TASK REQUIREMENTS: Decide whether each statement below agrees with the text on intermolecular forces, and answer yes or no. Support each answer with the deciding words from the text, quoted exactly. (a) The short answer gives London dispersion forces as the strongest force for part (c). (b) The text names hydrogen bonding as the strongest force for non-polar molecules. (c) The text lists metallic bonding among the main types of intermolecular forces.

TEXT BLOCK:
What is the strongest type of intermolecular force between solute and solvent in each solution? (a) \(\mathrm{Cu}(s)\) in \(\mathrm{Ag}(s)\) (b) \(\mathrm{CH}_{3} \mathrm{Cl}(g)\) in \(\mathrm{CH}_{3} \mathrm{OCH}_{3}(g)\) (c) \(\mathrm{CH}_{3} \mathrm{CH}_{3}(g)\) in \(\mathrm{CH}_{3} \mathrm{CH}_{2} \mathrm{CH}_{2} \mathrm{NH}_{2}(l)\)

Short Answer

Expert verified
(a) Metallic bonding, (b) Dipole-dipole interactions, (c) London dispersion forces

Step by step solution

01

- Understanding Intermolecular Forces

Intermolecular forces are forces of attraction or repulsion which act between neighboring particles. The main types of intermolecular forces include London dispersion forces, dipole-dipole interactions, and hydrogen bonding. The strongest type of intermolecular force is metallic bonding for metals, hydrogen bonding for molecules containing O-H, N-H, or F-H bonds, dipole-dipole interactions for polar molecules, and London dispersion forces for non-polar molecules.

STORED DATA:
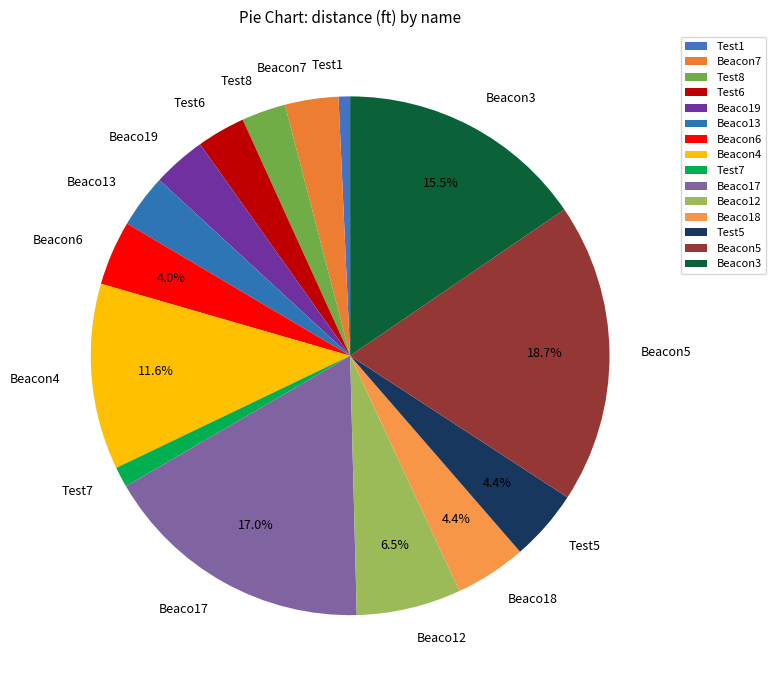

Approximately how many times larger is the value at Test7 compared to Beacon7?

0.4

TASK OUTPUT:
(a) Yes: "(c) London dispersion forces"
(b) No: "London dispersion forces for non-polar molecules"
(c) No: "The main types of intermolecular forces include London dispersion forces, dipole-dipole interactions, and hydrogen bonding."